/---
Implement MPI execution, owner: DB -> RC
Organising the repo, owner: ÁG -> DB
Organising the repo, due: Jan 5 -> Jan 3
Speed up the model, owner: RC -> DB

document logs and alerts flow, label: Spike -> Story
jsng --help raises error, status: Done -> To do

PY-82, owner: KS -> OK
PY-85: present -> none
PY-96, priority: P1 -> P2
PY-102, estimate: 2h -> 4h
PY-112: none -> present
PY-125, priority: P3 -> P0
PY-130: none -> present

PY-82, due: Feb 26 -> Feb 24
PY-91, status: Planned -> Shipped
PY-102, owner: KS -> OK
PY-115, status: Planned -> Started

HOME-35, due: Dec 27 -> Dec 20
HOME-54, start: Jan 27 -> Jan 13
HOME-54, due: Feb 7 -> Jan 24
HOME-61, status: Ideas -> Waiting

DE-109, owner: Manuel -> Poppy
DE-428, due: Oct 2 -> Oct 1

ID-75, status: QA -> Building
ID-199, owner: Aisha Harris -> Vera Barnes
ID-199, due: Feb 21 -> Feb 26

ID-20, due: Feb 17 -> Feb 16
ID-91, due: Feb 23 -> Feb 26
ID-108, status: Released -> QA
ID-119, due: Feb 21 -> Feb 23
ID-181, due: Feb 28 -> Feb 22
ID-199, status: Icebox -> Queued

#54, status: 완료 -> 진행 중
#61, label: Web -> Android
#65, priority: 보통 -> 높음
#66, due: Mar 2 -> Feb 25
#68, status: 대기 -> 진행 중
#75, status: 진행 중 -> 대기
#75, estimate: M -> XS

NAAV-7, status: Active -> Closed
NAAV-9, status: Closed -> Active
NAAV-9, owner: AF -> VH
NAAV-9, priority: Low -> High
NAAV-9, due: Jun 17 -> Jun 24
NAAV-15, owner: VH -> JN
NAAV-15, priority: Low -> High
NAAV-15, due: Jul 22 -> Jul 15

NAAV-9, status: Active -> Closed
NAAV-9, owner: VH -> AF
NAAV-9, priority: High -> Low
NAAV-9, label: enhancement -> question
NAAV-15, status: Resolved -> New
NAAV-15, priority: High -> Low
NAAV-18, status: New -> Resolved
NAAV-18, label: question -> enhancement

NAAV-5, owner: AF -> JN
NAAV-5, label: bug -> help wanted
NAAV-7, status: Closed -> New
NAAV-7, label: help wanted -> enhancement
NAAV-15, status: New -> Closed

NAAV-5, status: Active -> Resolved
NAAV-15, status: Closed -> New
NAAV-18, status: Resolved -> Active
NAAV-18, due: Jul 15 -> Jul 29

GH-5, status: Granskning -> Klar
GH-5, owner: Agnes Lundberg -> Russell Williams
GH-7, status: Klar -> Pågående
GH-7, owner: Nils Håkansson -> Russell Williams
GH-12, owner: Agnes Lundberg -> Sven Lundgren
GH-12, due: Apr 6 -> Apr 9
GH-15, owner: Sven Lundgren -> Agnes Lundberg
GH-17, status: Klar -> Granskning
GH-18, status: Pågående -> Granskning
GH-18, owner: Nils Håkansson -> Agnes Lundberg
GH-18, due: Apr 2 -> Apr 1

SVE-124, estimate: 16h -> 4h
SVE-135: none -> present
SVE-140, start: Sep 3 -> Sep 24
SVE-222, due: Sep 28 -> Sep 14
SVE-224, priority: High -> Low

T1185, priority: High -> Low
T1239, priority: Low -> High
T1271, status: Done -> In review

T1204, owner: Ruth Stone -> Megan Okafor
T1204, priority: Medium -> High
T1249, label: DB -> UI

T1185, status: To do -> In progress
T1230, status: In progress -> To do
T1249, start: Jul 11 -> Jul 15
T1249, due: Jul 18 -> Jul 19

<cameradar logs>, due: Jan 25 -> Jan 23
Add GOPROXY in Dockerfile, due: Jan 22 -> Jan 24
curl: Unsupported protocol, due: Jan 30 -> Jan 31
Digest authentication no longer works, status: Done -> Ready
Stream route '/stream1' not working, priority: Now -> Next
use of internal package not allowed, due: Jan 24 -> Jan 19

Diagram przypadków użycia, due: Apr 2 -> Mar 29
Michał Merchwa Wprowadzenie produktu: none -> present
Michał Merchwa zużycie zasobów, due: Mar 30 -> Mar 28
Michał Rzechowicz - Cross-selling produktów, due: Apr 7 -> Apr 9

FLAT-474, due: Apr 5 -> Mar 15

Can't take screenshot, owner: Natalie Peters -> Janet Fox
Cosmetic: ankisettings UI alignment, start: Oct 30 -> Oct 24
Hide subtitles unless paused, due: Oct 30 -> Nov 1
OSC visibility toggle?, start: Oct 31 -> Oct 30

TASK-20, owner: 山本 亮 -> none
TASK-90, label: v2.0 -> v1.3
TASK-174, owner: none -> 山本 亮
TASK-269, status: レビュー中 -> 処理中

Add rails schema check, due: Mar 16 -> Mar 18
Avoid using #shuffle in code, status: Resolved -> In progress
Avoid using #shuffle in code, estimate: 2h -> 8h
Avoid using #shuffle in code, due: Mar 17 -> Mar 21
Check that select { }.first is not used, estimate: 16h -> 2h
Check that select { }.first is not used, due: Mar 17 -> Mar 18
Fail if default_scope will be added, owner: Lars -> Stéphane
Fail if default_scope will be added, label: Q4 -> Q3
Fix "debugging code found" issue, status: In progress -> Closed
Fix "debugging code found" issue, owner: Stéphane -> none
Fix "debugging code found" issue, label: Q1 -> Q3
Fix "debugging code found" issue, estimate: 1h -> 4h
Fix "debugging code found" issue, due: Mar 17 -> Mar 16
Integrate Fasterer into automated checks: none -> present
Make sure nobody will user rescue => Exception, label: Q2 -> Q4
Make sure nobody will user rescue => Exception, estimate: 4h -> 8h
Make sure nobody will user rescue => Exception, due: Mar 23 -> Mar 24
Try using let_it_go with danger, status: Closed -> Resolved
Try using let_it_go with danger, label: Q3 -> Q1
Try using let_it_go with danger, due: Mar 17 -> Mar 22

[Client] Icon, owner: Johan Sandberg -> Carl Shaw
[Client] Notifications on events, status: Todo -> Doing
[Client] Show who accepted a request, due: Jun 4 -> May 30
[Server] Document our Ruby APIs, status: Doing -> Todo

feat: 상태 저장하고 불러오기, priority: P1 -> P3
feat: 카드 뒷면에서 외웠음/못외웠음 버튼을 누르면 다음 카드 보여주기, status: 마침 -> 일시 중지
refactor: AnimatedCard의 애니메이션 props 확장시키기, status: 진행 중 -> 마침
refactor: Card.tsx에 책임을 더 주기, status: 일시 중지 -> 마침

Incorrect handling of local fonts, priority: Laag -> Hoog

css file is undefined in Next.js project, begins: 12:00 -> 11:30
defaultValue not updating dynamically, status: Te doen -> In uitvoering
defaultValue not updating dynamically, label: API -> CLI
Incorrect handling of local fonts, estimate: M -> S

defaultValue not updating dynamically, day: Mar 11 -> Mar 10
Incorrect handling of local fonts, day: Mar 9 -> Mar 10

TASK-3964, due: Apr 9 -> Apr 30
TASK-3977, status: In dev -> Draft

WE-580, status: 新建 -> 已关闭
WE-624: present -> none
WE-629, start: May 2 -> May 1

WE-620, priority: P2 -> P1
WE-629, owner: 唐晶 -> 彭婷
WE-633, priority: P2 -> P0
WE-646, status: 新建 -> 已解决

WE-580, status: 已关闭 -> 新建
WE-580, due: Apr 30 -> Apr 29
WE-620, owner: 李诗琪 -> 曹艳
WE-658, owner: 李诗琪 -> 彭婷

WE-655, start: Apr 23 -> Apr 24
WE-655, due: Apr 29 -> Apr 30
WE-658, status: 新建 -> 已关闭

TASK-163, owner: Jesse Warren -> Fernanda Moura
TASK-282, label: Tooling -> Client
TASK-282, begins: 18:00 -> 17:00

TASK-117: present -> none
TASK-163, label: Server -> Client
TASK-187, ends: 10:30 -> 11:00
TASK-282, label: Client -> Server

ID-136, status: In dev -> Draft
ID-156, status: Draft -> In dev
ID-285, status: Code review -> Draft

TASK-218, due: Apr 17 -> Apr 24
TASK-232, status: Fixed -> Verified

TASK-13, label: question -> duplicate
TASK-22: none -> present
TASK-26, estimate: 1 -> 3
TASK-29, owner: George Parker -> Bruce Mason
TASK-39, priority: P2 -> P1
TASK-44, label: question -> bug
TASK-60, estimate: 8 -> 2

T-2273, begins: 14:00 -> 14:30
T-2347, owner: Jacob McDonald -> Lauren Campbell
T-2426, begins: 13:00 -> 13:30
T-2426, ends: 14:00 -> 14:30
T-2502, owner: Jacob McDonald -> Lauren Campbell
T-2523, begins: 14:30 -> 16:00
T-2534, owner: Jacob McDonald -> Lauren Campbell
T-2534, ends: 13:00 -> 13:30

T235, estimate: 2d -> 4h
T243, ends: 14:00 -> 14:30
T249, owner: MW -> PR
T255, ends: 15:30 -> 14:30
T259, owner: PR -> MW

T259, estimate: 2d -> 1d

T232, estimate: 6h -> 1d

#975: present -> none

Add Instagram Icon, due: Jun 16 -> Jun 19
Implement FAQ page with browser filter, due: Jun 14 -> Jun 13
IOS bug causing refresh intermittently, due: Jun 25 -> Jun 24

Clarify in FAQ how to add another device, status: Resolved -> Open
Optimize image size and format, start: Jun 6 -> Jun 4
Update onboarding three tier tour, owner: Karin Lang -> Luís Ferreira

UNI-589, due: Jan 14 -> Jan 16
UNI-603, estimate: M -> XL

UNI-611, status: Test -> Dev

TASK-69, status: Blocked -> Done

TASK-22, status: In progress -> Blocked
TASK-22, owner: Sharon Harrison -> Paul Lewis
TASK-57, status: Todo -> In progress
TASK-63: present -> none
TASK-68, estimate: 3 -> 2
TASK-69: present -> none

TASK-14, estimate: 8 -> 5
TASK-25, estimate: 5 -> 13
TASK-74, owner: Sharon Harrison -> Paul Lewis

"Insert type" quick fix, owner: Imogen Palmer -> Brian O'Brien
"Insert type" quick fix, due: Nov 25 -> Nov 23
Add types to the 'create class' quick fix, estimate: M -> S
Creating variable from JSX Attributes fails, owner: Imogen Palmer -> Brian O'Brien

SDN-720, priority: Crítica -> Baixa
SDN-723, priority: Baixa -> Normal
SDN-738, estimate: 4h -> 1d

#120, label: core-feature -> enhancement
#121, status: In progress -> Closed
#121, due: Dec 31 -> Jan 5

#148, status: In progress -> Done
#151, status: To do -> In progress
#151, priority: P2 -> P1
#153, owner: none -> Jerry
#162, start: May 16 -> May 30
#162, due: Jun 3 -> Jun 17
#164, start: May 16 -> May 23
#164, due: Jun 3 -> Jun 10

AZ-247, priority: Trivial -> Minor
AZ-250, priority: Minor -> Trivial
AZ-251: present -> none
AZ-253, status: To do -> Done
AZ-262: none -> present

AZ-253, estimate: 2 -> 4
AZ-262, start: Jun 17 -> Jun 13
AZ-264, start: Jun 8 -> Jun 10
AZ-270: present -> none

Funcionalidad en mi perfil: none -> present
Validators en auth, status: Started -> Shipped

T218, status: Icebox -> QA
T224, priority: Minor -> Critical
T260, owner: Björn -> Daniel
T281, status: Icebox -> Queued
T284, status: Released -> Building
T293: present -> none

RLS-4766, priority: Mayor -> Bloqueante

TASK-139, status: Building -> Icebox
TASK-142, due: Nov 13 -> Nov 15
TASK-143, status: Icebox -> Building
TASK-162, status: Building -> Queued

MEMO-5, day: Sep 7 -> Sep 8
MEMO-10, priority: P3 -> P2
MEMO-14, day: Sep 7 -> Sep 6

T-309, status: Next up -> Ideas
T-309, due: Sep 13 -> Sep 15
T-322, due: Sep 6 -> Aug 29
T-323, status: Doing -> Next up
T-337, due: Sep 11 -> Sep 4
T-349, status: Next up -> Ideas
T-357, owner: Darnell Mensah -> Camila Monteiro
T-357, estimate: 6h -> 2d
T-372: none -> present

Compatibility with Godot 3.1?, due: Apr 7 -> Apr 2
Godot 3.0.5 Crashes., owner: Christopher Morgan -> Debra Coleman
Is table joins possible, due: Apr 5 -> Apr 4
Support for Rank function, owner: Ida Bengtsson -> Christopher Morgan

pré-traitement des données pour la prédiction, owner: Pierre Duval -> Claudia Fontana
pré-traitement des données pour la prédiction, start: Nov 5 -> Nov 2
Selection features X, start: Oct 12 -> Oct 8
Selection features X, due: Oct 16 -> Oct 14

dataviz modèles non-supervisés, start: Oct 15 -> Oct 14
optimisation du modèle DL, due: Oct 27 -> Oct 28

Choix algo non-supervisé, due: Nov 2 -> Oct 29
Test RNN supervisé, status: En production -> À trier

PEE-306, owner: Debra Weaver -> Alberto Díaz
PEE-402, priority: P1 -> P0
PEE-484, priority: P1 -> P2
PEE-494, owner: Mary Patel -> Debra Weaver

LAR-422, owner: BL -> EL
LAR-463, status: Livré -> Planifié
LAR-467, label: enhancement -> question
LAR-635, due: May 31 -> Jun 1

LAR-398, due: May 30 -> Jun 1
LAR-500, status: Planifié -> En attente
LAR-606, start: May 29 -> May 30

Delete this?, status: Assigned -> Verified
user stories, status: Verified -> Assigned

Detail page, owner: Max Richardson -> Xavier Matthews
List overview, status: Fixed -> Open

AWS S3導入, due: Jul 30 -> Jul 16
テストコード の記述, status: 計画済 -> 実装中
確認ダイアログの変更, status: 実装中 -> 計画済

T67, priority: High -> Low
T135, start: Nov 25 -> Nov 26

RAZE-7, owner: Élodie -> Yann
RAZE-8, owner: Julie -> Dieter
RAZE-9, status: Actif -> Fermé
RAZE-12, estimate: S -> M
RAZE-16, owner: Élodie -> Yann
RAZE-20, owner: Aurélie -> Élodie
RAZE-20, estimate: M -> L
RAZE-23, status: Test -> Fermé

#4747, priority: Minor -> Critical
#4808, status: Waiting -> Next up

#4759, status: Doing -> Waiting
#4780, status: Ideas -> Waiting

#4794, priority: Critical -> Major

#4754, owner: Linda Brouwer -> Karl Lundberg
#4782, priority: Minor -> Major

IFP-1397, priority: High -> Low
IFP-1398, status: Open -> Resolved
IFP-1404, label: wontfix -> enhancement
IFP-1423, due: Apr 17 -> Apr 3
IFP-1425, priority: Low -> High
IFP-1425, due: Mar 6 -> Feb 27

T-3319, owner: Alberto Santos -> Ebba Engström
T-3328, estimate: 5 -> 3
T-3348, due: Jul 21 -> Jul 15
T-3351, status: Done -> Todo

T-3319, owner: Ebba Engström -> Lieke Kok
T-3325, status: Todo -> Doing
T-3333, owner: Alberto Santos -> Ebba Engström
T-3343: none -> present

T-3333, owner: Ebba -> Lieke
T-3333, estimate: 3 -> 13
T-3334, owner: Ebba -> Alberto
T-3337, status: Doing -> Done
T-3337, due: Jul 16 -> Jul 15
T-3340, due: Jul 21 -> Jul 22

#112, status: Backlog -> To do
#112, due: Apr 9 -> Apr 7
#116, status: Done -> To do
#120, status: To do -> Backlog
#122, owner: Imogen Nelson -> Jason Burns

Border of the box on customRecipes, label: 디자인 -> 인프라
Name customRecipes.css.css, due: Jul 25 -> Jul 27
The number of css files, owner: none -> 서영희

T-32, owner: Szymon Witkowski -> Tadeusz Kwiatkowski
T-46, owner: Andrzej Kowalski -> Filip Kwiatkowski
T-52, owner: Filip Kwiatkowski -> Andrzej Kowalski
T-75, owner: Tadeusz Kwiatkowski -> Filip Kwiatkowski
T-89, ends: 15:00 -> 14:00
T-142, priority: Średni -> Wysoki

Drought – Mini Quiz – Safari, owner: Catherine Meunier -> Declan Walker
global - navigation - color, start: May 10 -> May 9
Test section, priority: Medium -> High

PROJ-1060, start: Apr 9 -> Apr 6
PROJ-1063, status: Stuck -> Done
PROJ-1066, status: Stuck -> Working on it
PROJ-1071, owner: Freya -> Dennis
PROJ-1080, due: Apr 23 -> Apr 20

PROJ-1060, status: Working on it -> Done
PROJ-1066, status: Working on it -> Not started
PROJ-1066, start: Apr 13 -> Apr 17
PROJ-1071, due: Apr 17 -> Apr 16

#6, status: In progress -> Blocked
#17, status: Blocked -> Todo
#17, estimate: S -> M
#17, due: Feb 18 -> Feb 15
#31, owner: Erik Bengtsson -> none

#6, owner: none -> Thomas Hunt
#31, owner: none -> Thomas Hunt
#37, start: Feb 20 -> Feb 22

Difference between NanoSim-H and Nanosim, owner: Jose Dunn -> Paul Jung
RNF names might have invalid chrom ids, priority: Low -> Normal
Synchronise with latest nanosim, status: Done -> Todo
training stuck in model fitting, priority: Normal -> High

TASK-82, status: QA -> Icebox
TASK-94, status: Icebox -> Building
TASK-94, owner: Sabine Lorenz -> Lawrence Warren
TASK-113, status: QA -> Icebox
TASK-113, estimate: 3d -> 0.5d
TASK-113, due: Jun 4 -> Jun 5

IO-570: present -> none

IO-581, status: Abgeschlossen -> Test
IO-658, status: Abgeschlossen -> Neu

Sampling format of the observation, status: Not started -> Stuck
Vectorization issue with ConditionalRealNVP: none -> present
\---
How to complete this task:
Copy only this part of the entries above: the line with "NAAV-9, priority: High -> Low", the line with "T1230, status: In progress -> To do", and the lines between, all exactly as written.

Task response:
NAAV-9, priority: High -> Low
NAAV-9, label: enhancement -> question
NAAV-15, status: Resolved -> New
NAAV-15, priority: High -> Low
NAAV-18, status: New -> Resolved
NAAV-18, label: question -> enhancement

NAAV-5, owner: AF -> JN
NAAV-5, label: bug -> help wanted
NAAV-7, status: Closed -> New
NAAV-7, label: help wanted -> enhancement
NAAV-15, status: New -> Closed

NAAV-5, status: Active -> Resolved
NAAV-15, status: Closed -> New
NAAV-18, status: Resolved -> Active
NAAV-18, due: Jul 15 -> Jul 29

GH-5, status: Granskning -> Klar
GH-5, owner: Agnes Lundberg -> Russell Williams
GH-7, status: Klar -> Pågående
GH-7, owner: Nils Håkansson -> Russell Williams
GH-12, owner: Agnes Lundberg -> Sven Lundgren
GH-12, due: Apr 6 -> Apr 9
GH-15, owner: Sven Lundgren -> Agnes Lundberg
GH-17, status: Klar -> Granskning
GH-18, status: Pågående -> Granskning
GH-18, owner: Nils Håkansson -> Agnes Lundberg
GH-18, due: Apr 2 -> Apr 1

SVE-124, estimate: 16h -> 4h
SVE-135: none -> present
SVE-140, start: Sep 3 -> Sep 24
SVE-222, due: Sep 28 -> Sep 14
SVE-224, priority: High -> Low

T1185, priority: High -> Low
T1239, priority: Low -> High
T1271, status: Done -> In review

T1204, owner: Ruth Stone -> Megan Okafor
T1204, priority: Medium -> High
T1249, label: DB -> UI

T1185, status: To do -> In progress
T1230, status: In progress -> To do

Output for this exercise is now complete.